Robert C. Embry Jr., 57, of Baltimore is president of the Abell Foundation. The nonprofit corporation published a report last year saying that casinos would create jobs in Baltimore, but that the gains might be outweighed by social and economic costs.
Benjamin L. Brown, 66, of Baltimore is an attorney with Alexander, Aponte & Marks in Lutherville. Baltimore city solicitor from 1974 to 1987, Mr. Brown is a former deputy state's attorney and District Court judge. He formerly oversaw operations and legal activities for the 2,000-member National Institute of Municipal Law Officers.
Edward T. Lewis, 61, of St. Mary's City is president of St. Mary's College. One of Maryland's most highly regarded college administrators, Dr. Lewis has greatly raised his school's prestige and financial stature. After 12 years at his post, he recently announced that he will step down next year.

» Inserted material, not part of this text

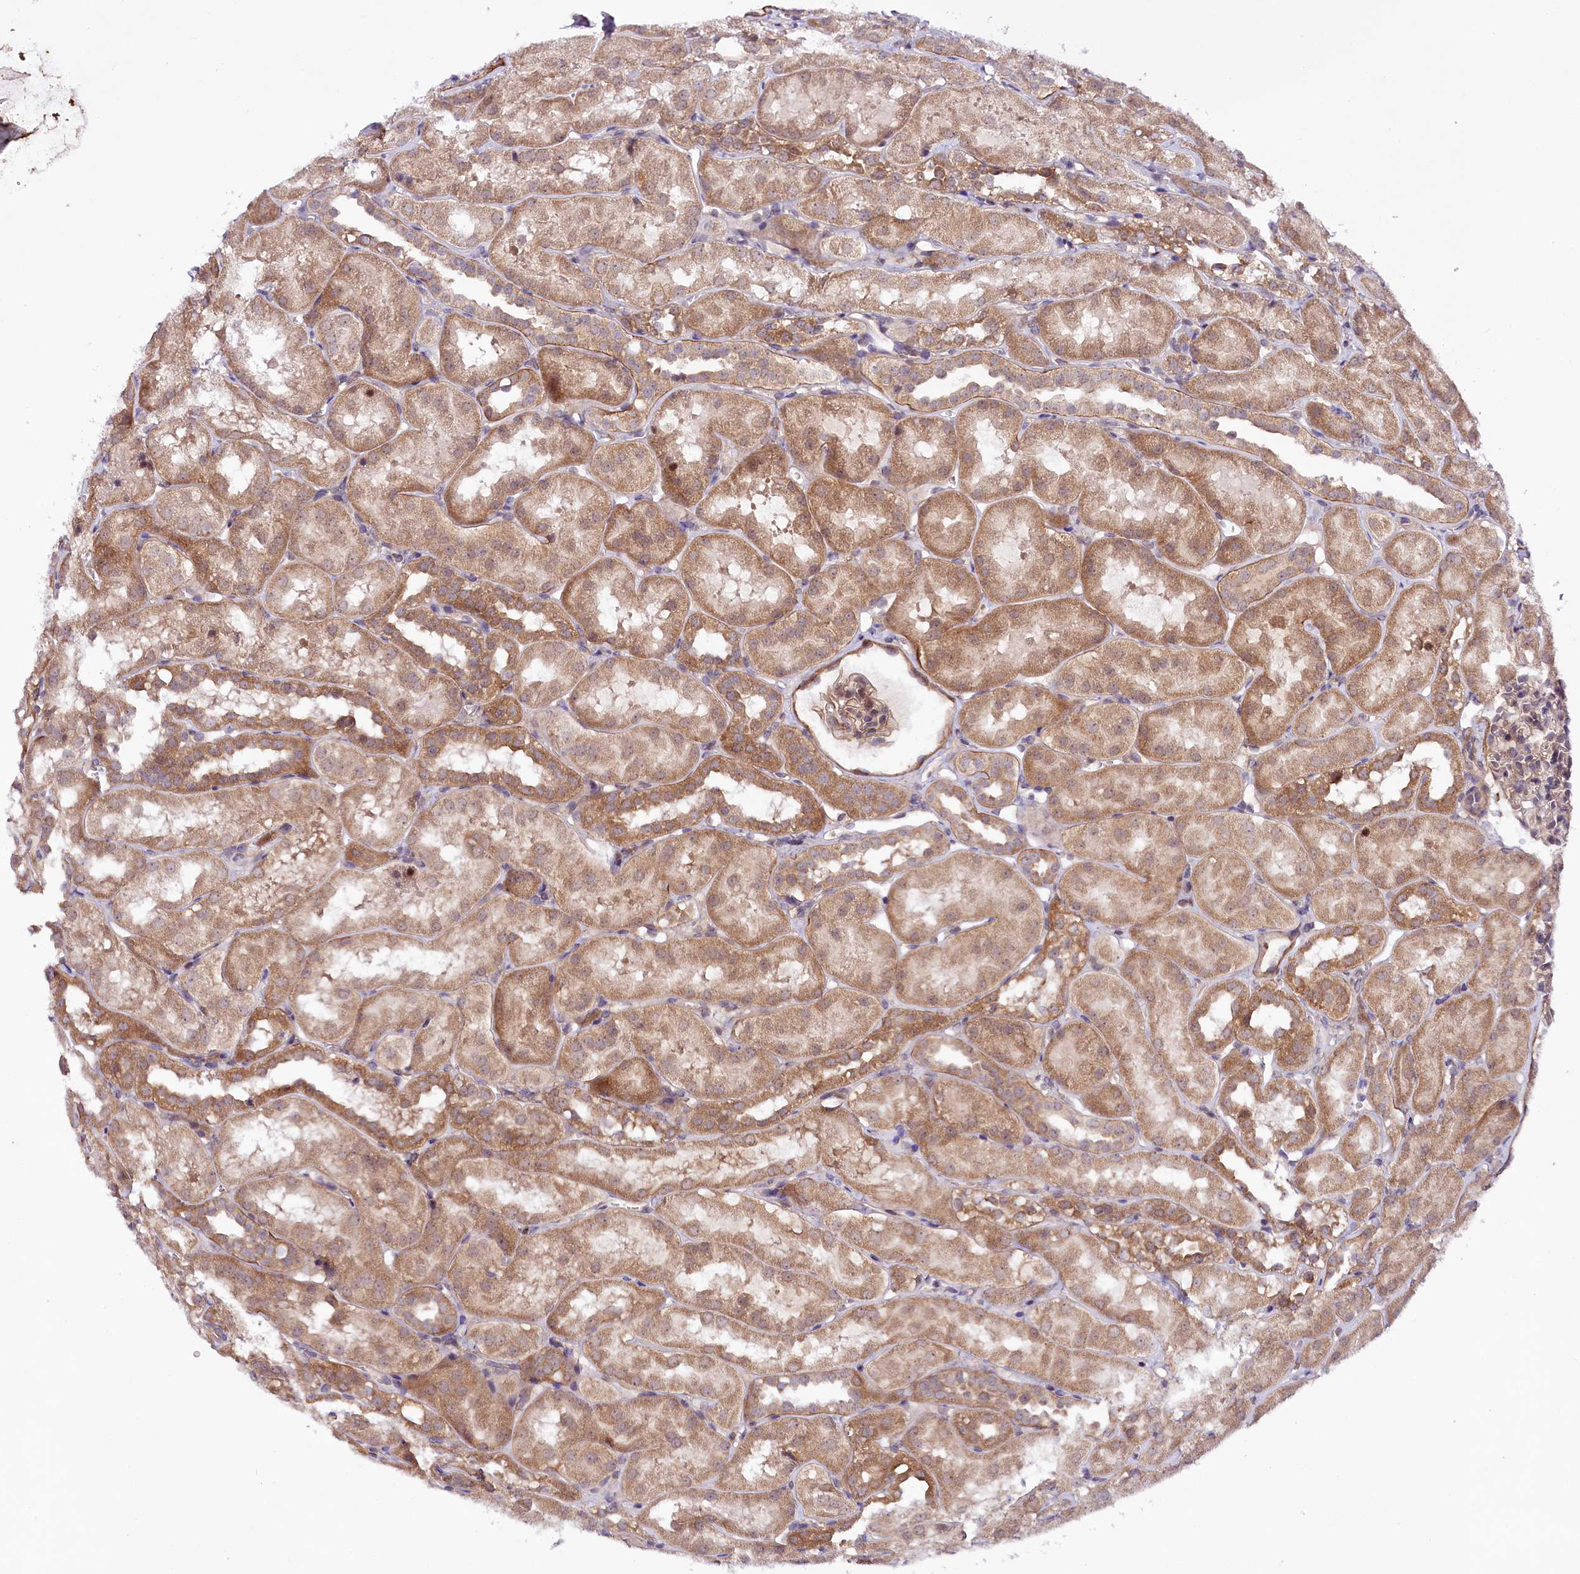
{"staining": {"intensity": "weak", "quantity": ">75%", "location": "cytoplasmic/membranous,nuclear"}, "tissue": "kidney", "cell_type": "Cells in glomeruli", "image_type": "normal", "snomed": [{"axis": "morphology", "description": "Normal tissue, NOS"}, {"axis": "topography", "description": "Kidney"}, {"axis": "topography", "description": "Urinary bladder"}], "caption": "The micrograph demonstrates a brown stain indicating the presence of a protein in the cytoplasmic/membranous,nuclear of cells in glomeruli in kidney. The staining was performed using DAB, with brown indicating positive protein expression. Nuclei are stained blue with hematoxylin.", "gene": "PHLDB1", "patient": {"sex": "male", "age": 16}}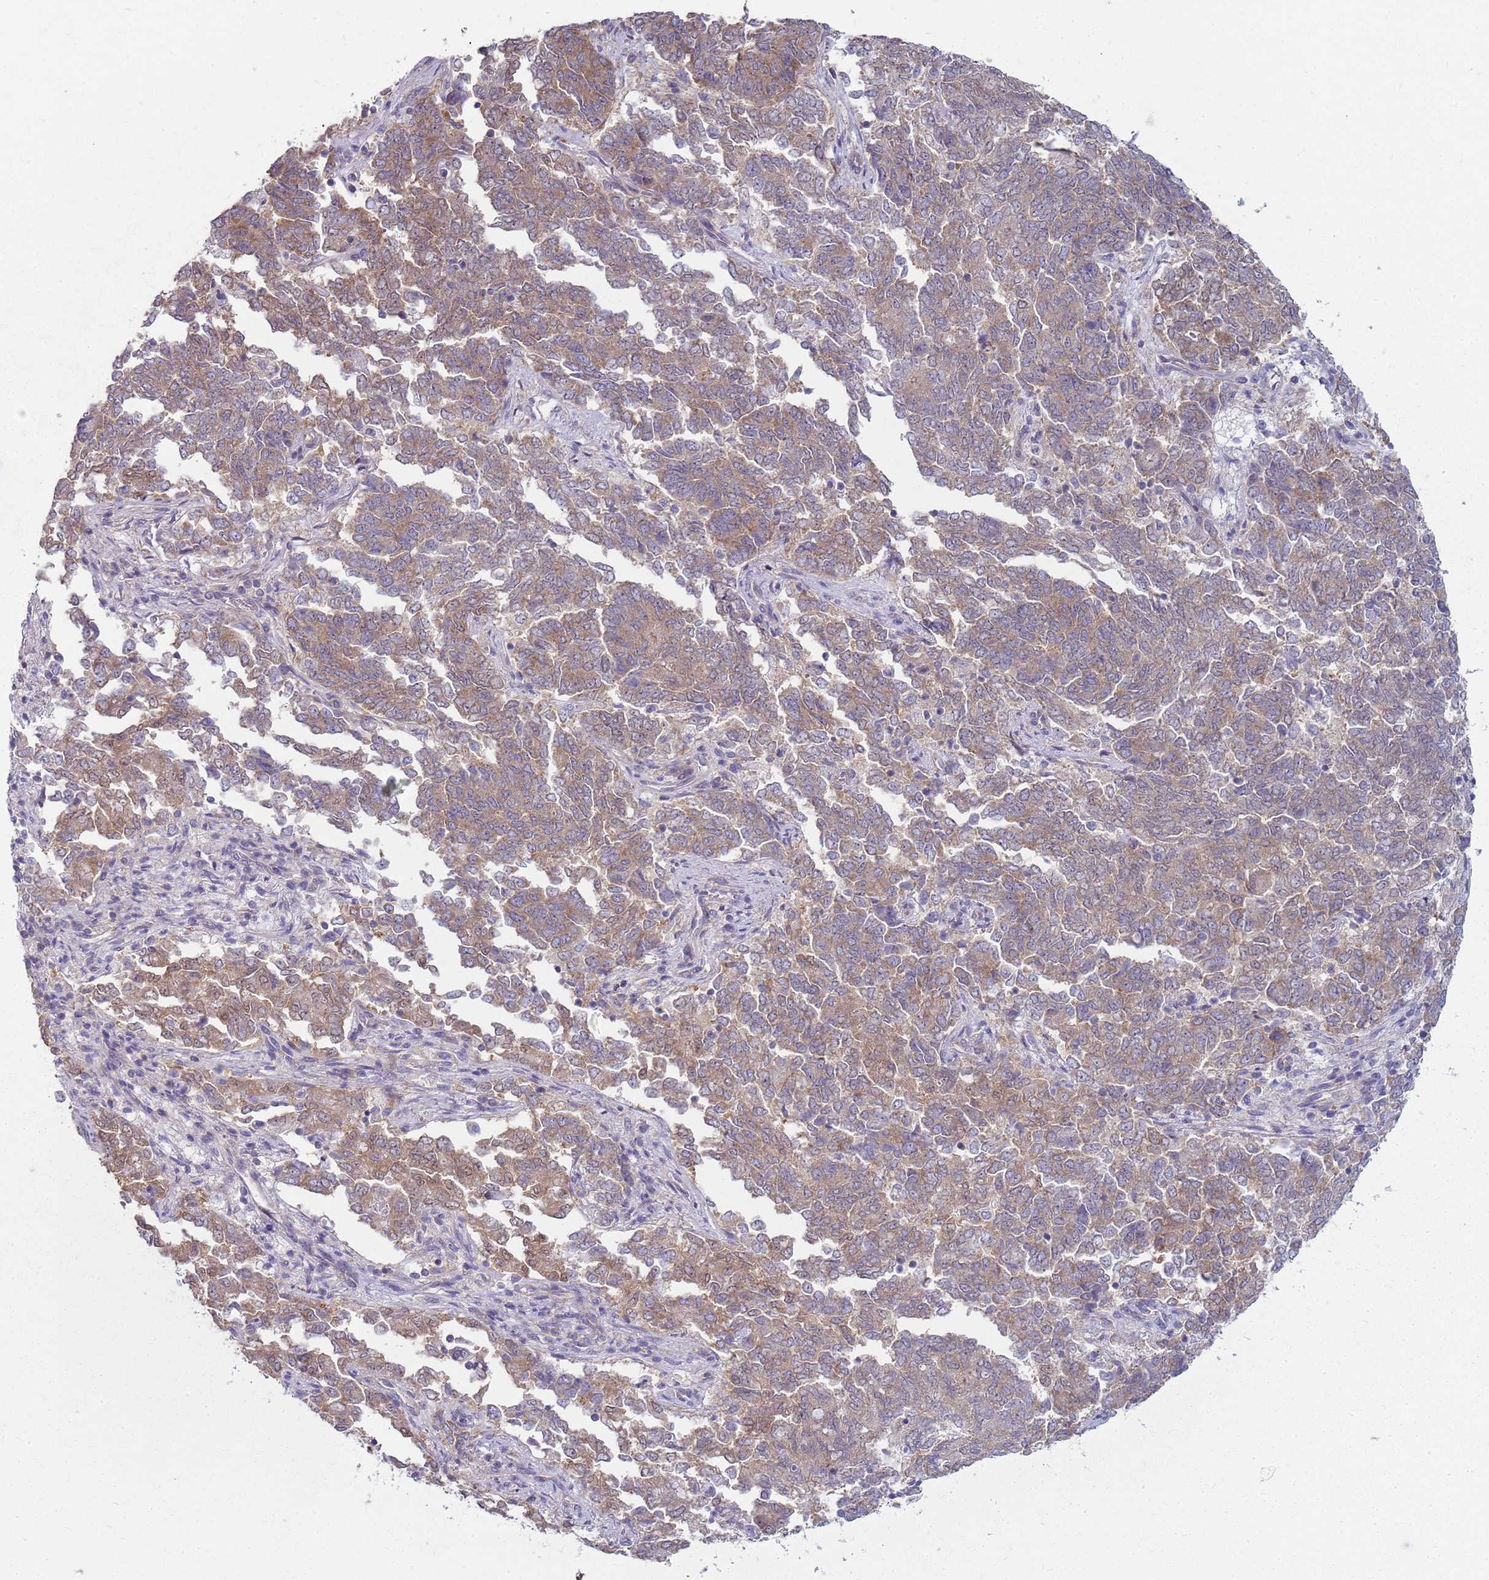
{"staining": {"intensity": "weak", "quantity": ">75%", "location": "cytoplasmic/membranous"}, "tissue": "endometrial cancer", "cell_type": "Tumor cells", "image_type": "cancer", "snomed": [{"axis": "morphology", "description": "Adenocarcinoma, NOS"}, {"axis": "topography", "description": "Endometrium"}], "caption": "A histopathology image of human adenocarcinoma (endometrial) stained for a protein demonstrates weak cytoplasmic/membranous brown staining in tumor cells.", "gene": "SLC26A6", "patient": {"sex": "female", "age": 80}}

William J. Reuter, 46, of Hagerstown is chairman and chief
executive officer of Farmers & Merchants Bank and Trust in Hagerstown. The Western Maryland bank has 24 branches and $500 million in assets. Mr. Reuter is active in the Maryland Chamber of Commerce and president of the Greater Hagerstown Committee.
Sen. Walter M. Baker, 67, a Cecil County Democrat, is chairman of the Senate Judicial Proceedings Committee. Mr. Baker has opposed creating a state gaming commission in recent years, saying he thought it was a pretext for legalizing casinos without analyzing the issue.
Sen. Thomas L. Bromwell, 46, a Baltimore County Democrat, is chairman of the Senate Finance Committee. Mr. Bromwell sponsored a bill in the mid-1980s that permitted telephone betting on horse racing. He later supported another measure that outlawed casino nights in Baltimore County because some were determined to be crooked.
Del. Joseph F. Vallario Jr., 58, a Prince George's County Democrat, is chairman of the House Judiciary Committee. Mr. Vallario says he's keeping an open mind on gambling, but is no stranger to casinos. For the past five years he has vacationed annually at hotel-casinos in Puerto Rico.
Del. Sheila E. Hixson, 62, a Montgomery County Democrat is chairwoman of the House Ways and Means Committee. For the past five years, Ms. Hixson has sponsored riverboat gambling bills in the legislature to provide money for social services.